THE DATA Block Start
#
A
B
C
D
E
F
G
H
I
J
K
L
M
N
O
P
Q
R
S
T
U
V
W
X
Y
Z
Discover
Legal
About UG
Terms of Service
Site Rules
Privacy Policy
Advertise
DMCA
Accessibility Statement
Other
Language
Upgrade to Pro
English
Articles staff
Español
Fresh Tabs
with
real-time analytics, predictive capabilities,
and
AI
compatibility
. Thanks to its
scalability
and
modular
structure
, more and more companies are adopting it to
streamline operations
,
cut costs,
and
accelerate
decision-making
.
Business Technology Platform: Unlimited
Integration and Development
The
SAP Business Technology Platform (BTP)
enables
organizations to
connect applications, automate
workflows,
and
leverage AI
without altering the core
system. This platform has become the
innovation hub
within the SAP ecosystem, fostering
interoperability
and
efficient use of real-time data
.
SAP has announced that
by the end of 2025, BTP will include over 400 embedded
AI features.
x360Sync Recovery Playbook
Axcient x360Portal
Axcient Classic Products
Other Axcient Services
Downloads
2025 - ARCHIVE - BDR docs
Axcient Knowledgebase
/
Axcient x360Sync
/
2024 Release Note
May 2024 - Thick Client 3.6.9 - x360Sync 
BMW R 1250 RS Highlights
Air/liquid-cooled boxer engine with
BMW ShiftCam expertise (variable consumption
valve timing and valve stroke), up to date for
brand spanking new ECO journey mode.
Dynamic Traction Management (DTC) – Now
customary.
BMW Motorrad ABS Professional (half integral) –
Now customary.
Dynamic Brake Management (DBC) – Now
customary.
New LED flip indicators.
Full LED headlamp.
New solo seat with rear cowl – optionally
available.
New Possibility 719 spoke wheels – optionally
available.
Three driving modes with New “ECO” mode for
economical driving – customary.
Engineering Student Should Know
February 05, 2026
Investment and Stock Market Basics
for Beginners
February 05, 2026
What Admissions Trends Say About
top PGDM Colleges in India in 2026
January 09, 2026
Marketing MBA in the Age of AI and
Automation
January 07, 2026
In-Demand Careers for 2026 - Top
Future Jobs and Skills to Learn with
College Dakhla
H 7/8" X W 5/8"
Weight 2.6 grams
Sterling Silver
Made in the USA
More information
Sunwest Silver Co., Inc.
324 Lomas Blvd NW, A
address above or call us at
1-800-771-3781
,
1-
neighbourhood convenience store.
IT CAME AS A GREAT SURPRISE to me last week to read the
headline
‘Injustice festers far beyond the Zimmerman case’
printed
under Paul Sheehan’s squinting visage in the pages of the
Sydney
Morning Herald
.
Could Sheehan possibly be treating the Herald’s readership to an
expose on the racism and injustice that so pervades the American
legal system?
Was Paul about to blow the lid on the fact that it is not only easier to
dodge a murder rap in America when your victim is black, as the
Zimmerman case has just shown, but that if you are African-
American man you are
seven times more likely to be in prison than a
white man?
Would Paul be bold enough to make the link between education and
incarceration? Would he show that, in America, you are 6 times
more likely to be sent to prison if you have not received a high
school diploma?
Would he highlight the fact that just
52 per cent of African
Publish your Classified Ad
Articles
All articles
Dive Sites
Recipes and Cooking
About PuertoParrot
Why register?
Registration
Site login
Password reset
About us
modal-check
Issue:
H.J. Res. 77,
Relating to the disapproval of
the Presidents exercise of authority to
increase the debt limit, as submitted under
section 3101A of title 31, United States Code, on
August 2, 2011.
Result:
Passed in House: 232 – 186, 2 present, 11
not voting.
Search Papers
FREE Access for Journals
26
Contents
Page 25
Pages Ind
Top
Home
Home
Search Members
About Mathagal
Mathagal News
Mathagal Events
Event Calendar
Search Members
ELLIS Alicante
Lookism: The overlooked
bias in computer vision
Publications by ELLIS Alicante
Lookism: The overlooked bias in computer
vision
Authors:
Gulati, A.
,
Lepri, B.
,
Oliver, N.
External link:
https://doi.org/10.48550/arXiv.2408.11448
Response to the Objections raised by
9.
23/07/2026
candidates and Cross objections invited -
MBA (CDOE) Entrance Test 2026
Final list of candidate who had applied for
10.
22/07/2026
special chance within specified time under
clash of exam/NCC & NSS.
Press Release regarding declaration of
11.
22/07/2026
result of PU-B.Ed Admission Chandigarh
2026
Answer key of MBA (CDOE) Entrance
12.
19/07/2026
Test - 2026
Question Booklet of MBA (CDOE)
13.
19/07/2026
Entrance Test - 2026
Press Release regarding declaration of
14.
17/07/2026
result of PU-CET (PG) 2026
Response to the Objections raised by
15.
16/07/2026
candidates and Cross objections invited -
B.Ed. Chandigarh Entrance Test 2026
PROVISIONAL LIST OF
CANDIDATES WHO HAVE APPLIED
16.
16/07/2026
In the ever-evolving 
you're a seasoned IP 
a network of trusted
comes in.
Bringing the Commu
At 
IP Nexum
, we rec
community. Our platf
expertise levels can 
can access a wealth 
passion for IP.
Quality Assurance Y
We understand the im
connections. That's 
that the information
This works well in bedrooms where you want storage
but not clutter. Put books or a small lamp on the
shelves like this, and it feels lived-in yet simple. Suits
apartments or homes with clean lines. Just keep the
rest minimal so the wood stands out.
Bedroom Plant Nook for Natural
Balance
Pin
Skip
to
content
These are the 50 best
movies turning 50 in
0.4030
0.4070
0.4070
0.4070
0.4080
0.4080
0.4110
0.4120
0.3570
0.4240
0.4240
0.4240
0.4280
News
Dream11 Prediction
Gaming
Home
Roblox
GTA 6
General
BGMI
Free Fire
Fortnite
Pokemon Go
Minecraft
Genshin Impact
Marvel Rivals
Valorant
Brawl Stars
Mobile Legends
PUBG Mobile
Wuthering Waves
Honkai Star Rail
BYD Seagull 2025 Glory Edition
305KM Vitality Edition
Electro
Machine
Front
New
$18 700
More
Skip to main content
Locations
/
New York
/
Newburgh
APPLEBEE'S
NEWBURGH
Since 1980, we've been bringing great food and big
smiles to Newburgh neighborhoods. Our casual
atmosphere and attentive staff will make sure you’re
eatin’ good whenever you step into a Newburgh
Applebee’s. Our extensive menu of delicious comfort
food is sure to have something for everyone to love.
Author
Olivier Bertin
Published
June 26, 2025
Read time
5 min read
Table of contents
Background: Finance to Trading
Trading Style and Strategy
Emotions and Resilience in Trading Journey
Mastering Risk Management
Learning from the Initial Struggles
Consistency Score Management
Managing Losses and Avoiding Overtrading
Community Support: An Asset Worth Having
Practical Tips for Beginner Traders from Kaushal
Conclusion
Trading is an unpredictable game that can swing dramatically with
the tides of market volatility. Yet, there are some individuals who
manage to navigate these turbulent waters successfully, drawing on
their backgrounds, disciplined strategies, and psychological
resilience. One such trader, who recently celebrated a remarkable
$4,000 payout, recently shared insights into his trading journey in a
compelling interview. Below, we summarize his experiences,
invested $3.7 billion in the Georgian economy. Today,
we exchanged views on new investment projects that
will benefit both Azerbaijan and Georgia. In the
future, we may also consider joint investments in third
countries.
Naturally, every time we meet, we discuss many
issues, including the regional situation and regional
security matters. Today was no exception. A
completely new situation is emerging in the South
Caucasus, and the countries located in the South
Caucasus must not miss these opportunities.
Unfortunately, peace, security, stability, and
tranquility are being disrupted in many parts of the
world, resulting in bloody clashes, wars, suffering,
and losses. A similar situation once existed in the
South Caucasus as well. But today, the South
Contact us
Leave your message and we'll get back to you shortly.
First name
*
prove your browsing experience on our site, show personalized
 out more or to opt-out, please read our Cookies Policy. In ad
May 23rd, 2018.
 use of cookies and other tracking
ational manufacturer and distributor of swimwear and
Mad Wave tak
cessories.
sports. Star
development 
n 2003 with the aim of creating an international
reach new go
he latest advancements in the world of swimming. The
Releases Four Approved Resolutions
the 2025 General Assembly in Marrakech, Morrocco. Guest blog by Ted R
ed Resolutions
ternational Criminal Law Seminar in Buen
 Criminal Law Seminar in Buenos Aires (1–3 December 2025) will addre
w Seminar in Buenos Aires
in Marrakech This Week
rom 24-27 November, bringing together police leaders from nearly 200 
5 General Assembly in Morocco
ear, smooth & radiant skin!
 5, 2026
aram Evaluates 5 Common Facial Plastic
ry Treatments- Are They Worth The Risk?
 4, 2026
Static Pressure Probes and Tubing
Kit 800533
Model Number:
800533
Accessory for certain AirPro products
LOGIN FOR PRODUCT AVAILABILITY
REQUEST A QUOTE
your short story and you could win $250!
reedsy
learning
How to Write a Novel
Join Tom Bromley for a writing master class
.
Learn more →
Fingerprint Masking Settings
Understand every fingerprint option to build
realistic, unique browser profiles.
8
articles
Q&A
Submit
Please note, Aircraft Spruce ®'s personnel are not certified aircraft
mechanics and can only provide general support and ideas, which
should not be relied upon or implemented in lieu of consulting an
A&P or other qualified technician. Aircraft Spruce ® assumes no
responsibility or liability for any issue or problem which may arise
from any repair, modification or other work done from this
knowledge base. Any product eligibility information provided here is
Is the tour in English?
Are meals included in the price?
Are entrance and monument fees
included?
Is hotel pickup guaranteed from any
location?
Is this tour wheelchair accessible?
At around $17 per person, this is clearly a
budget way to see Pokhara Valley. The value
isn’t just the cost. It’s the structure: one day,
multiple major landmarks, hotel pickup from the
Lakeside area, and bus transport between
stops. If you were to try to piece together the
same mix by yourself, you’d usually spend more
THE DATA Block End
YOUR OBJECTIVE →
All lines from the listing above that include "Worth" should be shown.

RESPONSE TO THIS EXERCISE →
Community Support: An Asset Worth Having
ry Treatments- Are They Worth The Risk?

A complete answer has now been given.